| Work to be completed |
Every line that contains "Mecklenburg" must be located and copied from the data.

| Stored data entries |

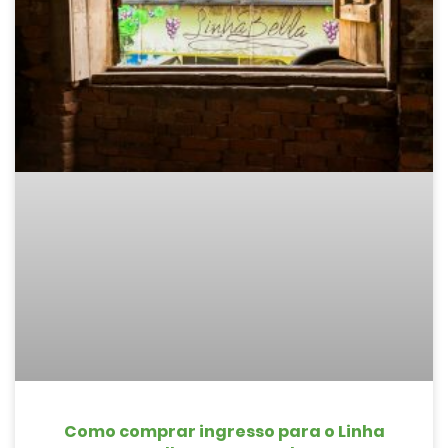
Como comprar ingresso para o Linha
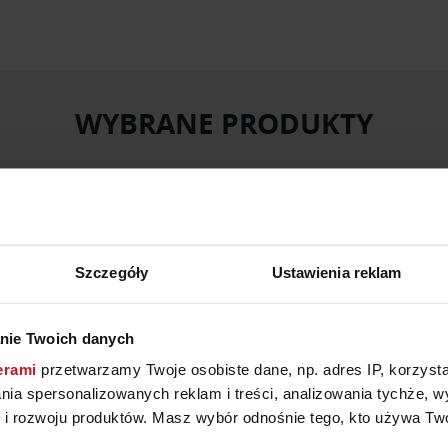
WYBRANE PRODUKTY
Szczegóły
Ustawienia reklam
nie Twoich danych
erami
przetwarzamy Twoje osobiste dane, np. adres IP, korzystaj
lania spersonalizowanych reklam i treści, analizowania tychże,
 rozwoju produktów. Masz wybór odnośnie tego, kto używa Twoi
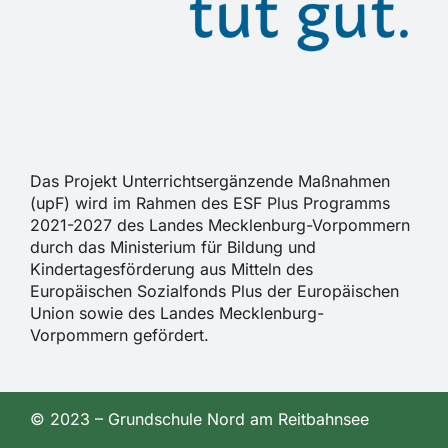
Das Projekt Unterrichtsergänzende Maßnahmen
(upF) wird im Rahmen des ESF Plus Programms
2021-2027 des Landes Mecklenburg-Vorpommern
durch das Ministerium für Bildung und
Kindertagesförderung aus Mitteln des
Europäischen Sozialfonds Plus der Europäischen
Union sowie des Landes Mecklenburg-
Vorpommern gefördert.
© 2023 – Grundschule Nord am Reitbahnsee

| Response box |
2021-2027 des Landes Mecklenburg-Vorpommern
Union sowie des Landes Mecklenburg-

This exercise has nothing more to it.